Ein Wort noch zur Gelehrsamkeit des 17. Jahrhunderts. Descartes war niemals Lehrer oder Professor an einer Universität, sehr wohl aber einige seiner Schüler, er selbst jedoch nie. Hier bildet Descartes keinen Einzelfall, viele herausragende Köpfe der Zeit hielten sich eher fern von den Universitäten, wo zumeist noch die scholastische Philosophie gelehrt wurde. Weder Spinoza noch Leibniz noch John Locke lehrten als Professoren je an einer Universität; berühmt ist das Beispiel Spinozas, der den lukrativen Ruf an die Universität Heidelberg ablehnte, um seine geistige Unabhängigkeit zu bewahren.

 

Das Ideal der Zeit ist der völlig unabhängig privatisierende Gelehrte. Diese sich - zumindest bezüglich ihres Fachgebietes - wie souveräne Staaten gebärdenden Geistesgrößen kommunizierten über ganz Europa hinweg; man schickte sich gegenseitig Briefe, die man reisenden Freunden, Kaufleuten oder Vertrauenspersonen mitgab.

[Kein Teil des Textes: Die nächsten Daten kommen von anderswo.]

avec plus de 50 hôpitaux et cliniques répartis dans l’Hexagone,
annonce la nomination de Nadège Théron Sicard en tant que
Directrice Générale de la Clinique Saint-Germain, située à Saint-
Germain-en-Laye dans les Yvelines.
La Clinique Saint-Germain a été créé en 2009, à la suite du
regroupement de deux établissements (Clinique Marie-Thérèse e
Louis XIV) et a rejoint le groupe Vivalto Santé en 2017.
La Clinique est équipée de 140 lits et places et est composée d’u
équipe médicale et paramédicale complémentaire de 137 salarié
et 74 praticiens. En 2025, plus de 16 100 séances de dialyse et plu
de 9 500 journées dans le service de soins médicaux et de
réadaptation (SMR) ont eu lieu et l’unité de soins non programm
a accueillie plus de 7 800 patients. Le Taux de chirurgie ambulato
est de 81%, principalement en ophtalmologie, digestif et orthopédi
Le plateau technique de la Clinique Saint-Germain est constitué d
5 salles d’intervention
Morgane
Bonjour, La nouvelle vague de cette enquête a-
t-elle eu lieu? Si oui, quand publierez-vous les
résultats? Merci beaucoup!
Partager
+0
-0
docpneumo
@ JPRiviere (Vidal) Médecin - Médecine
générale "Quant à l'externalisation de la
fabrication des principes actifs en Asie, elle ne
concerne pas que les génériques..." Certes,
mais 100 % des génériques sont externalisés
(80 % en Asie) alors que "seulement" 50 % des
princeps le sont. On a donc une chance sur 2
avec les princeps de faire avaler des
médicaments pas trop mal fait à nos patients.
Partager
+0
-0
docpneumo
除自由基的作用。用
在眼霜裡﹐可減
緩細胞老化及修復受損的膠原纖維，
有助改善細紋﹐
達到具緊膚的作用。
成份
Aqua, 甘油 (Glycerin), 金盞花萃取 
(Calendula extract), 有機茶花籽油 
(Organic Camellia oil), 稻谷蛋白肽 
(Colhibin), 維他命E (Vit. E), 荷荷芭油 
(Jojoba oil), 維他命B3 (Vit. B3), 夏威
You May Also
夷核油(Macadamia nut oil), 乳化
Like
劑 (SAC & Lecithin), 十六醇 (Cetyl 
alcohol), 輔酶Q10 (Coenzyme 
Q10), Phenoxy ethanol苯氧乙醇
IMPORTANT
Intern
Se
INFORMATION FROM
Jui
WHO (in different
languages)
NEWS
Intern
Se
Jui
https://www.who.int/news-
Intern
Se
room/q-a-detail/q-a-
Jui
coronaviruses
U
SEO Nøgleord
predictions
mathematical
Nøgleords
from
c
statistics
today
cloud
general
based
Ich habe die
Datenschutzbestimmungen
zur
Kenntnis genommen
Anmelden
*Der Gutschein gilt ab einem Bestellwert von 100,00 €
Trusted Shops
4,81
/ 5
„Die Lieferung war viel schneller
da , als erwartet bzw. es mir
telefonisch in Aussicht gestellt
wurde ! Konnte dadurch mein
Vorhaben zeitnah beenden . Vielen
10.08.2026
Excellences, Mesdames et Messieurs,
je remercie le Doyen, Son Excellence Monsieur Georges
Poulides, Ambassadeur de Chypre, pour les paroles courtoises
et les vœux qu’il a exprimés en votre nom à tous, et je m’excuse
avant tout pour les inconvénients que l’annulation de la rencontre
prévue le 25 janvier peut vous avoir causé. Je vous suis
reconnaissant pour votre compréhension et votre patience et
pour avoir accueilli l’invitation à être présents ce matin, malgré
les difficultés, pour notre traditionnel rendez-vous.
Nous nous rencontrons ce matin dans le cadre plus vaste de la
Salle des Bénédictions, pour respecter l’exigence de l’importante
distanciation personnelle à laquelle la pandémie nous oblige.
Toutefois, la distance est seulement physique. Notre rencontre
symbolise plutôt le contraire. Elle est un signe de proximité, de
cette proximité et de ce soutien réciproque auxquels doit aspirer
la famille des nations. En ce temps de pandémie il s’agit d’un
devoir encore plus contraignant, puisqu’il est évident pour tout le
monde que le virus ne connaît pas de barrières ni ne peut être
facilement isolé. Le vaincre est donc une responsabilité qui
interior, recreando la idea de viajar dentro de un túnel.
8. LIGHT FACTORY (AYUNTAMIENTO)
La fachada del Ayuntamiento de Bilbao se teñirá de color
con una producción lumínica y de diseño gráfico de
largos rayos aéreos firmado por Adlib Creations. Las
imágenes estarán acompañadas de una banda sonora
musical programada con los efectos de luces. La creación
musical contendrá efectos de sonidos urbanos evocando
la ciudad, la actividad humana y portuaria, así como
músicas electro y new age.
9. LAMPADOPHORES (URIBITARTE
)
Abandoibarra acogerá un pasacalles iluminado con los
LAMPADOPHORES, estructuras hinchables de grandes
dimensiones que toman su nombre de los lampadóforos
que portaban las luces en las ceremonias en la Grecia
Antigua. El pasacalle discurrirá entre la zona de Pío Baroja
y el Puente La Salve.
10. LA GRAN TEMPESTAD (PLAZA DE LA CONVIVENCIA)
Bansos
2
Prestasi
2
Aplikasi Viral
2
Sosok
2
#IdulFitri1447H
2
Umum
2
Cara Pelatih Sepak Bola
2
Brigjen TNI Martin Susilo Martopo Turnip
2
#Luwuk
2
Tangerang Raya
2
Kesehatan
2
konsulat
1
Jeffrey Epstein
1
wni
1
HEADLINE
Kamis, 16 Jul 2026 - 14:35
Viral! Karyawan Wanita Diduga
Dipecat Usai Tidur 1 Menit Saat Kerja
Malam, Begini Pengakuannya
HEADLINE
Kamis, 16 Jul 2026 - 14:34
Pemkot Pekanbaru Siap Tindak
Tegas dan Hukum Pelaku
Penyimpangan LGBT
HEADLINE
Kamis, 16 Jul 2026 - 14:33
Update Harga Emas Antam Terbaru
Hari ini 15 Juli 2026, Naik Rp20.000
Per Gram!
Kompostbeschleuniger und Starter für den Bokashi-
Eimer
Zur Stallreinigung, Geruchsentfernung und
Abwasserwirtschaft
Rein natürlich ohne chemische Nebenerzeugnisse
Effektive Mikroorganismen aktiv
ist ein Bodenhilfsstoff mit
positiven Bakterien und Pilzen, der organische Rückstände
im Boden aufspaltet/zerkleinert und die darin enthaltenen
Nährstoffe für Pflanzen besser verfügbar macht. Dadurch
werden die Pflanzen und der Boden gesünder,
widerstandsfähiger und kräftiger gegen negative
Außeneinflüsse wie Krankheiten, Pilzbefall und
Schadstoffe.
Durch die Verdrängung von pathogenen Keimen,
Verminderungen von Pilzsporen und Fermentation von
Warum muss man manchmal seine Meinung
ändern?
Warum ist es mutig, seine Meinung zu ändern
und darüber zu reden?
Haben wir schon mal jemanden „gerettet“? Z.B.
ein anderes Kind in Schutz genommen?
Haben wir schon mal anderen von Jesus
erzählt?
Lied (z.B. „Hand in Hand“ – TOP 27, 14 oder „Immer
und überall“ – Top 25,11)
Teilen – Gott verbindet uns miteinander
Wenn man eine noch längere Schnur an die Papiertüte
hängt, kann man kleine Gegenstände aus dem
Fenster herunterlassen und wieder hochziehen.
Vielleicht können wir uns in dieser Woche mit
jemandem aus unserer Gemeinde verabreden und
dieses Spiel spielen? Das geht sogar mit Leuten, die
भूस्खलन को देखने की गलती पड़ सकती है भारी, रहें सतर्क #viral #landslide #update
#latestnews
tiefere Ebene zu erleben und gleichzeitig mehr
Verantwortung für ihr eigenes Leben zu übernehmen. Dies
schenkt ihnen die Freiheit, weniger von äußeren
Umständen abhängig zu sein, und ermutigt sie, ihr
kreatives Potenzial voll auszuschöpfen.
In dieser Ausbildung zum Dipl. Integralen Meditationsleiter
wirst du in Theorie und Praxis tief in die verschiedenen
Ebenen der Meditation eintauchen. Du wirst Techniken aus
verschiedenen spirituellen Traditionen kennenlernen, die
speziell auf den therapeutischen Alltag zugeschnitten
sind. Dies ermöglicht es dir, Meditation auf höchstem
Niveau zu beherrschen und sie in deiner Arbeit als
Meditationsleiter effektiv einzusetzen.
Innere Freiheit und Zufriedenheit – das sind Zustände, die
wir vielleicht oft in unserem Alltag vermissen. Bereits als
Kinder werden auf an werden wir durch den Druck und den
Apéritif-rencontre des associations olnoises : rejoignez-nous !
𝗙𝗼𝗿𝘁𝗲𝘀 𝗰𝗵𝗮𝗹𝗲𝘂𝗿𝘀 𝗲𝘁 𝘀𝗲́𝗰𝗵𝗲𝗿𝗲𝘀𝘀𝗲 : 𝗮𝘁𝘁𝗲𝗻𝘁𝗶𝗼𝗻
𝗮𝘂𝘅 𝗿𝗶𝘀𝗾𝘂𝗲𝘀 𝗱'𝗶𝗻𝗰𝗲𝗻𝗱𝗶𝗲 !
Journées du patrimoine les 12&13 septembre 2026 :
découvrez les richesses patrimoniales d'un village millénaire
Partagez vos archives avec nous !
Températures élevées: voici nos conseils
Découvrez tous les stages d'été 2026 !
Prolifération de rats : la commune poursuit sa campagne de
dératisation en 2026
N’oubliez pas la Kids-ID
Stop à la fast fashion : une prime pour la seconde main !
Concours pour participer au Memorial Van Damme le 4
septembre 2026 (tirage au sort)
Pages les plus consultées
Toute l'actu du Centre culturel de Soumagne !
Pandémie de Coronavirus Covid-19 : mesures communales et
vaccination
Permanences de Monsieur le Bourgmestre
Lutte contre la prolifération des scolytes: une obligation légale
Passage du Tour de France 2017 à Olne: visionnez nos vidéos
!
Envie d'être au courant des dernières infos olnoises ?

Bücher waren noch selten und teuer, so schrieb man direkt einander, stellte Fragen, erläuterte die eigene Forschungsarbeit usf.

 

Diese Gelehrtengemeinschaft und ihr Kommunikationsnetz, das von Madrid bis Krakau, ab 1700 bis Petersburg, von Edinburgh bis Belgrad reichte, wird "Gelehrtenrepublik" genannt, eine Republik, in der alle Meinungen gleich berechtigt sein sollten. Wer sich mit dieser Zeit und ihrer Philosophie näher beschäftigen will, kommt nicht darum herum, Briefe zu lesen; hier finden sich wichtige Kommentare, schmucklose und klare Erläuterungen zu problematischen Stellen, die in den Publikationen eher unverständlich bleiben.

 

Und Descartes, der sein ganzes Leben um seine Unabhängigkeit und sein Ansehen bemüht war, fühlte sich natürlich als Bürger dieser Gelehrtenrepublik, und zwar als ein besonders ausgezeichneter Bürger.